Saturday, 23 February 2013

The Best Mind Mapping Software on Linux

I generally dislike 'best of' posts, since it's rarely the case that the author has properly analyzed every alternative, or that a 'best' option can be determined objectively.

It's hard to argue that this is an exception. I haven't even tried any of the Linux mind-mapping alternatives; I have no desire to now. I just ask you to try this application. Try it. You'll see what I mean. It is just... superb. It is XMind.

XMind is clearly heavily based on the Eclipse codebase (I will forever be grateful to the Eclipse Foundation for the supremely liberal Eclipse license). As such, the GUI is highly customisable to a degree that would satisfy even the most hardcore KDE advocate.

In true Eclipse style, there is an outline pane, a properties pane, and the usual comprehensive key mapping configuration.

The maps produced with the default settings are indisputably aesthetically pleasing. Unfortunately, the "markers" (clipart graphics for use in maps) included with the software aren't quite to my taste, but are perfectly adequate nonetheless.

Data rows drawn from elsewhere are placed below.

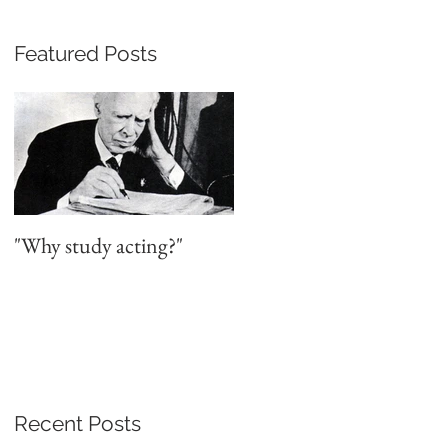
Featured Posts
y
"Why study acting?"
Recent Posts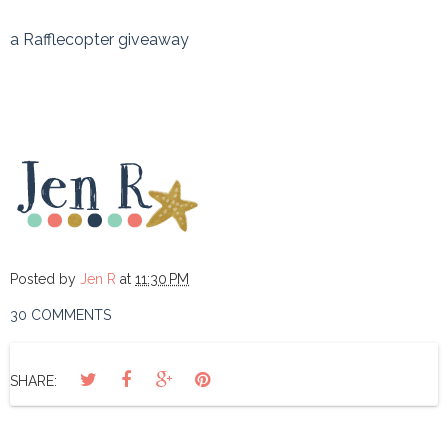
a Rafflecopter giveaway
Posted by
Jen R
at
11:30 PM
30 COMMENTS
SHARE:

The real benefit comes when you really start using the software properly. You'll find that everything 'just works' in an intuitive manner. Dragging a subtopic away from a central topic 'breaks' the link and converts it into a floating topic. Add graphics to anything; attach files to anything. Need to break a subtopic out into more detail? Just hyperlink it to another sheet (or separate mindmap file, or anything else).

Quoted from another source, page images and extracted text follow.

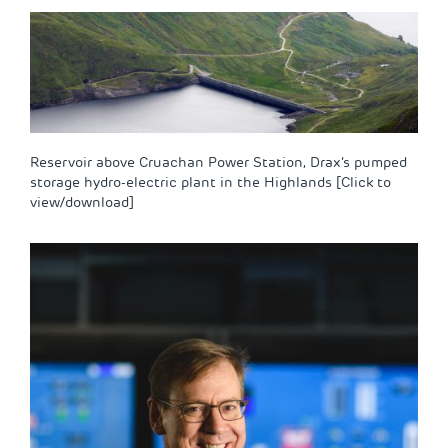
Reservoir above Cruachan Power Station, Drax’s pumped
storage hydro-electric plant in the Highlands [Click to
view/download]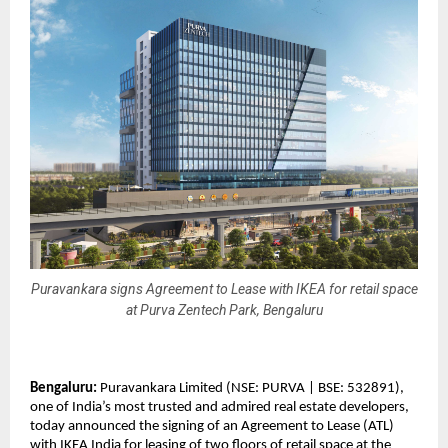
Puravankara signs Agreement to Lease with IKEA for retail space
at Purva Zentech Park, Bengaluru
Bengaluru:
Puravankara Limited (NSE: PURVA | BSE: 532891),
one of India’s most trusted and admired real estate developers,
today announced the signing of an Agreement to Lease (ATL)
with IKEA India for leasing of two floors of retail space at the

Provide easy navigation between associated maps with hyperlinked 'floating topics'. Add custom graphics to the marker list (native is 32px and PNG is supported. You can find some to import in the Open Icon Library). Import/export options are good, including support for other mind mapping software formats; so you can work with the output of popular Android applications, for example.

The base application is FOSS; dual-licensed with EPL and LGPL. However, a few of the lesser-used and more advanced pieces of functionality are both highly expensive and proprietary. This mightn't be enough to satisfy staunch FSF supporters, but I see it as a perfectly reasonable trade-off that has resulted in a very high quality application. I'd be interested to hear your thoughts.

For my personal mind-mapping requirements on the desktop, the free version of XMind is what I'll be using for the foreseeable future.

In case this post is irreparably tarnishing my reputation in the FOSS world, let me reassure you; for my wider diagramming needs, I do, of course, exclusively use Dia!